The Prize began in 2011 and last year presented organisational challenges even though 2012 was considered a watershed year in the turnout of written works.
There is still a long way to go to firmly establish the Crocodile Prize as the beating heart of PNG literary culture, but what started off as a metaphorical whisper between two old blokes has become a whirlwind of activity among young writers, poets and literary critics and observers in Papua New Guinea and Australia.
With the establishment of the Crocodile Prize Organising Group (COG) this year it is hoped that more interested volunteers will join hands to organise and facilitate the continued success of the COG administration, the prize event, writers’ workshops and other positive activities.
One noteworthy offshoot from the Crocodile Prize was the creation of the Simbu Writers Association, led by bush poet Jimmy Drekore and esteemed essayist Francis Sina Nii in Kundiawa. With the writers group now active within the province it is no surprise that Simbu dominated the entries this year.
Another example is a small group of spirited and talented writers headed by Bougainville’s brilliant author and poet, Leonard Fong Roka, also known as Captain Bougainville. Leonard’s growing influence as a recognised author in PNG and especially among his own people is a great help to telling the real stories about the wounds received during the Bougainville crisis years which cannot be simply covered up without being cauterized.

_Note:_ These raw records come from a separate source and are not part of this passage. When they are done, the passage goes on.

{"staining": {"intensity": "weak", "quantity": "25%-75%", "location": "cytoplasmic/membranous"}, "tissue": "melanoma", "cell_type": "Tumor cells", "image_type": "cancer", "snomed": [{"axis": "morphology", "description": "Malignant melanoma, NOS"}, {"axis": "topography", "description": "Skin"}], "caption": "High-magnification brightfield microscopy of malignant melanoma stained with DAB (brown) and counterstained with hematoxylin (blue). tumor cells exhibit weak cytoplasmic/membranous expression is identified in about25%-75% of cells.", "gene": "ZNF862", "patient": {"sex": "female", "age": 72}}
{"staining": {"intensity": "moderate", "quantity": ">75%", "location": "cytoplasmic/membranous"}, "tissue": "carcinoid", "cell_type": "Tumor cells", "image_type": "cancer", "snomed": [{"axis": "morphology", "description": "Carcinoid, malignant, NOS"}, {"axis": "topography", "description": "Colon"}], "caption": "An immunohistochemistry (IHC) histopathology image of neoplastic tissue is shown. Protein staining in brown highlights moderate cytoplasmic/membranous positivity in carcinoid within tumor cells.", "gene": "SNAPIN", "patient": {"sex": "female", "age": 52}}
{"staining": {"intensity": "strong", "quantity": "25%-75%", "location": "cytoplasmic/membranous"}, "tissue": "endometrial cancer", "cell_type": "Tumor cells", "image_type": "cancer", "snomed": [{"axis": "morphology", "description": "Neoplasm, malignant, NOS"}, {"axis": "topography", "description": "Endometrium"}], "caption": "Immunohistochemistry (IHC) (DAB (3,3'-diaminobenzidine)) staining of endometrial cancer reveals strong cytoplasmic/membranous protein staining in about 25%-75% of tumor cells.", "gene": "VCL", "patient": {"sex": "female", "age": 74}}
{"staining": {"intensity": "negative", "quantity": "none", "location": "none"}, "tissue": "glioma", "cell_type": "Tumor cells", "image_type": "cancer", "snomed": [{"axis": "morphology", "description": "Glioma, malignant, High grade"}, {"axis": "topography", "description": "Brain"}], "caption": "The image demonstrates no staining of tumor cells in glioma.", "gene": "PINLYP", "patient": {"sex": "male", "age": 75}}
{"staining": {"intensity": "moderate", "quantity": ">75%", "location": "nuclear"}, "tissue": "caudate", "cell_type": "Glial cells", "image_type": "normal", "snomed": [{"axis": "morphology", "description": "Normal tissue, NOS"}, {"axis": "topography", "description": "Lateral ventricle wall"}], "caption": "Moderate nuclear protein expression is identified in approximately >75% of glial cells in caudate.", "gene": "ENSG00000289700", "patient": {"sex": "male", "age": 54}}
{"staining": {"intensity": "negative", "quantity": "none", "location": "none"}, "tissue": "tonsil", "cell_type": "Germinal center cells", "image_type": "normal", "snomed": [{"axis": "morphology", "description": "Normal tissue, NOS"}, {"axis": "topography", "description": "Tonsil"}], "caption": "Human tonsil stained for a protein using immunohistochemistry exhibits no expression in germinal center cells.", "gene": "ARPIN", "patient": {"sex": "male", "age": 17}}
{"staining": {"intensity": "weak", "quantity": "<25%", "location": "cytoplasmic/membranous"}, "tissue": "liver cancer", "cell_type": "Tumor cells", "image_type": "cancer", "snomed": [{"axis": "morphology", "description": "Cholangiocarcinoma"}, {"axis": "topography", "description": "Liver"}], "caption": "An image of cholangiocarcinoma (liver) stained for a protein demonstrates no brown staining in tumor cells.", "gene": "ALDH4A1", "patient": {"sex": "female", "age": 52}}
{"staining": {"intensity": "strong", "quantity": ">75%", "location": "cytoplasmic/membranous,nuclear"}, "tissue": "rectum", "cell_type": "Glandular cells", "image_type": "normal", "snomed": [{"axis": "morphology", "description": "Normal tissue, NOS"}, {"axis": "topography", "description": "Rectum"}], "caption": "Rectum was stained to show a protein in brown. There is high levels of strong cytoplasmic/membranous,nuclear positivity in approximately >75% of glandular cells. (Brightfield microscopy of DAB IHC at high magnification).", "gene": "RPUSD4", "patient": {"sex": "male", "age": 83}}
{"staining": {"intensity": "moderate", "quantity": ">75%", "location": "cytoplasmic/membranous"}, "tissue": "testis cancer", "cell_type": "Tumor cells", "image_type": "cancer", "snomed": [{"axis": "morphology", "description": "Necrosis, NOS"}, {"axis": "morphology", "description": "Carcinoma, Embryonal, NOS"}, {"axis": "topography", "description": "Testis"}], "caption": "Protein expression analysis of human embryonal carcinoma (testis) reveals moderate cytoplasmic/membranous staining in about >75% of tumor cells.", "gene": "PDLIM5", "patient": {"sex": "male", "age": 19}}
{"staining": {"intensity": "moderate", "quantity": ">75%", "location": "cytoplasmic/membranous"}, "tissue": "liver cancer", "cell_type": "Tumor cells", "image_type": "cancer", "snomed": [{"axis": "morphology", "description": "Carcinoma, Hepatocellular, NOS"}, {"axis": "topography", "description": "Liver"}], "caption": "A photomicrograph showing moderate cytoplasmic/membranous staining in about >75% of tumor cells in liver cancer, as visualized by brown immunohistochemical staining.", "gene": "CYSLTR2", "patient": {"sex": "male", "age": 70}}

It is hoped that writers from other provinces may also catch the literary flame that the Crocodile Prize has not only rekindled but set ablaze.
This year the contest recorded a high tide of over 600 entries from 130 writers in seven categories, including heritage stories, children’s stories, short stories, essays, poetry, the first ever award for book of the year, and the annual award for recognition of lifetime literary achievement. Each winner has been profiled on the PNG Attitude blog.
Apart from one ship that sank, the sponsors have been marvellous and these awards will be presented to the winners on Thursday 18 September at the Australian High Commission in Port Moresby.
- Cleland Family Heritage Writing Award –Arnold Mundua
- Buk Bilong Pikinini Award for Children’s Writing – Iriani Wanma
- Ok Tedi Mining Book of the Year – Brokenville by Leonard Fong Roka
- People’s Award for Short Stories – Agnes Maineke
- Kina Securities Award for Poetry – Diddie Kinamun Jackson
- PNG Chamber of Mines & Petroleum Award for Essays & Journalism – Kela Kapkora Sil Bolkin
- Ok Tedi Mining Award for Lifetime Contribution to PNG Literature – Sir Paulias Matane
In addition the PNG Association of Australia has anchored the book production program with a very generous sponsorship.
COG heartily thanks the sponsors for their support and we all look forward to the writer’s workshop and prize events. We welcome other PNG writers and poets to take part in next year’s competition.